# Edinburgh Tunnel - October 2012



## Stussy (Oct 25, 2012)

After meeting a few guys in a local pub - JFRsteve, Scattergun, Eggbox and a non forum member in the one of the busiest nightlife scenes in Edinburgh we went on the hunt for a hard too find and my first explore of a tunnel.

Of course as always with Scottish weather the rain started to hammer down, but undeterred we set of on the hunt for the tunnel.

After receiving a few clues on its rough location we found our way to the gardens we thought contained the entrance, after searching around a garden just off a main street for about 30 minutes it was obvious we were in the wrong place. If anyone is familiar with Edinburgh old town the difference between street levels can be quite daunting.

After hopefully locating a promising location we clambered a wall to be presented with a shear drop of approx 30 feet, not for the faint hearted! But it again lead to a dead end and no easily passable route to the promised tunnel!

Again we searched around and located a secondary entrance right on the one of the busiest areas in Edinburgh, so god knows how it looked for 5 guys in the pouring rain clambering over walls and security gates, thankfully hardly anyone batted an eyelid!

We were in!

I only took photos after walking as far as I was willing to go without clambering over and under valves and and pipe junctions. I must have walked along the tunnel for a good mile before deciding that was far enough, so not sure how long it actually goes, but i can confirm that the tunnel does go right under Edinburgh Castle and where we stopped was under Princes Street.

With the traffic thundering overhead I started to shoot away, not many came out good, but here is my efforts.


The only really wet section of the tunnel was here where the valve was broken and water was pouring out, crudely blocked up with a sandbag!










There weren't many crossing in the tunnel, it was almost a one way tour!










I have no idea what the yellow stuff is, but it was fairly solid, so presuming it was minerals forming from the brickwork, someone will quickly correct me here!














In a few sections the tunnel was blasted through the rock bed, it was quite impressive!






Many of the sections of the pipe have been replaced, but did see dates stamped on the from 1821, so some have been here quite a while!

I made my way out but to be confronted by a big dog, but luckily it was pretty old and didn't care or notice I was there, quickly making my exit!


Thanks for looking


----------



## night crawler (Oct 25, 2012)

Man rather you than me on the little excursion, Some good pictures as well.


----------



## Black Shuck (Oct 25, 2012)

Loving it loving it! Tunnels are fookin' ace Stussy, those yellow stalactites make all the difference. People don't realise just how dark these places are before you illuminate them!. Bit claustrophobic down there I bet!


----------



## Stussy (Oct 25, 2012)

night crawler said:


> Man rather you than me on the little excursion, Some good pictures as well.



It was a rather strange one if am honest!
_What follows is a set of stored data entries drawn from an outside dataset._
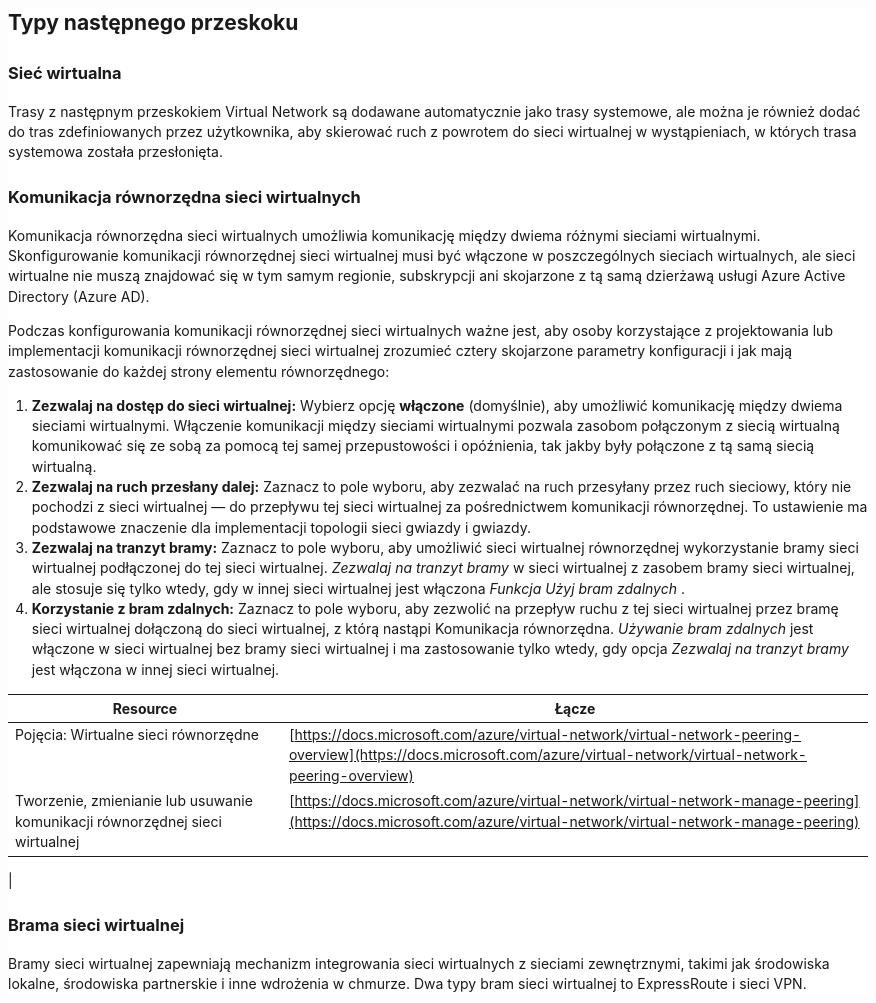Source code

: ## <a name="next-hop-types"></a>Typy następnego przeskoku

### <a name="virtual-network"></a>Sieć wirtualna

Trasy z następnym przeskokiem Virtual Network są dodawane automatycznie jako trasy systemowe, ale można je również dodać do tras zdefiniowanych przez użytkownika, aby skierować ruch z powrotem do sieci wirtualnej w wystąpieniach, w których trasa systemowa została przesłonięta.

### <a name="vnet-peering"></a>Komunikacja równorzędna sieci wirtualnych

Komunikacja równorzędna sieci wirtualnych umożliwia komunikację między dwiema różnymi sieciami wirtualnymi. Skonfigurowanie komunikacji równorzędnej sieci wirtualnej musi być włączone w poszczególnych sieciach wirtualnych, ale sieci wirtualne nie muszą znajdować się w tym samym regionie, subskrypcji ani skojarzone z tą samą dzierżawą usługi Azure Active Directory (Azure AD).

Podczas konfigurowania komunikacji równorzędnej sieci wirtualnych ważne jest, aby osoby korzystające z projektowania lub implementacji komunikacji równorzędnej sieci wirtualnej zrozumieć cztery skojarzone parametry konfiguracji i jak mają zastosowanie do każdej strony elementu równorzędnego:

1. **Zezwalaj na dostęp do sieci wirtualnej:** Wybierz opcję **włączone** (domyślnie), aby umożliwić komunikację między dwiema sieciami wirtualnymi. Włączenie komunikacji między sieciami wirtualnymi pozwala zasobom połączonym z siecią wirtualną komunikować się ze sobą za pomocą tej samej przepustowości i opóźnienia, tak jakby były połączone z tą samą siecią wirtualną.
2. **Zezwalaj na ruch przesłany dalej:** Zaznacz to pole wyboru, aby zezwalać na ruch przesyłany przez ruch sieciowy, który nie pochodzi z sieci wirtualnej — do przepływu tej sieci wirtualnej za pośrednictwem komunikacji równorzędnej. To ustawienie ma podstawowe znaczenie dla implementacji topologii sieci gwiazdy i gwiazdy.
3. **Zezwalaj na tranzyt bramy:** Zaznacz to pole wyboru, aby umożliwić sieci wirtualnej równorzędnej wykorzystanie bramy sieci wirtualnej podłączonej do tej sieci wirtualnej. *Zezwalaj na tranzyt bramy* w sieci wirtualnej z zasobem bramy sieci wirtualnej, ale stosuje się tylko wtedy, gdy w innej sieci wirtualnej jest włączona *Funkcja Użyj bram zdalnych* .
4. **Korzystanie z bram zdalnych:** Zaznacz to pole wyboru, aby zezwolić na przepływ ruchu z tej sieci wirtualnej przez bramę sieci wirtualnej dołączoną do sieci wirtualnej, z którą nastąpi Komunikacja równorzędna. *Używanie bram zdalnych* jest włączone w sieci wirtualnej bez bramy sieci wirtualnej i ma zastosowanie tylko wtedy, gdy opcja *Zezwalaj na tranzyt bramy* jest włączona w innej sieci wirtualnej.

|Resource|Łącze|
|---|---|
| Pojęcia: Wirtualne sieci równorzędne                   | [https://docs.microsoft.com/azure/virtual-network/virtual-network-peering-overview](https://docs.microsoft.com/azure/virtual-network/virtual-network-peering-overview) |
| Tworzenie, zmienianie lub usuwanie komunikacji równorzędnej sieci wirtualnej | [https://docs.microsoft.com/azure/virtual-network/virtual-network-manage-peering](https://docs.microsoft.com/azure/virtual-network/virtual-network-manage-peering)|
|

### <a name="virtual-network-gateway"></a>Brama sieci wirtualnej

Bramy sieci wirtualnej zapewniają mechanizm integrowania sieci wirtualnych z sieciami zewnętrznymi, takimi jak środowiska lokalne, środowiska partnerskie i inne wdrożenia w chmurze. Dwa typy bram sieci wirtualnej to ExpressRoute i sieci VPN.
I wasn't sure how to do the lighting, and the pics came out with a slightly blue tinge to them, so tried to subtly dull it down a bit, probably just the type of light from the torch.



Black Shuck said:


> Loving it loving it! Tunnels are fookin' ace Stussy, those yellow stalactites make all the difference. People don't realise just how dark these places are before you illuminate them!. Bit claustrophobic down there I bet!



It was pretty cramped down there, luckily am a short arse so could happily stroll along them no problem!, if your about 5'10 you would probably hit your head on the top! The place was pitch black, tried turning the torch of, it was back on quite quickly!


----------



## Black Shuck (Oct 25, 2012)

I'd have been bent double then!


----------



## PaulPowers (Oct 25, 2012)

Brilliant lighting and cracking pics


----------



## chapmand (Oct 25, 2012)

i need to do more tunnels!!!!!! looks like an awesome tunnel. anyone know how far these actually go?


----------



## flyboys90 (Oct 26, 2012)

Amazing report & photos thanks for sharing.


----------



## oldscrote (Oct 26, 2012)

Some great photos there.By the looks of this link there's a load more stuff under Edinburgh

http://www.edinburgh-underground.pwp.blueyonder.co.uk/ 

http://www.historic-uk.com/HistoryMagazine/DestinationsUK/Edinburgh-Vaults/


----------



## Pincheck (Oct 26, 2012)

yeh nice mate surprised you didn't do the rail tunnel


----------



## Boatbird (Oct 26, 2012)

OMG I wish I'd known, I'd have begged to join you, awesome splore and great shots, thank you!


----------



## UrbanX (Oct 27, 2012)

Groundbreaking stuff! Proper old school exploring! Lovely photos too, thanks for sharing your adventure!


----------



## maxmix (Oct 29, 2012)

Superb pics, thanks for sharing. Made me laugh when you said you all climbed over the walls and security gate - no one one batting a eyelid, LOL.


----------



## Stussy (Oct 29, 2012)

Pincheck said:


> yeh nice mate surprised you didn't do the rail tunnel



I know very little about Edinburgh, but this was a last minute explore for something to do, don't know anything about the railway tunnels


----------



## Scattergun (Nov 15, 2012)

Gotta get some proper tunneling sorted out and another Edinburgh trip. Really enjoyed it.


----------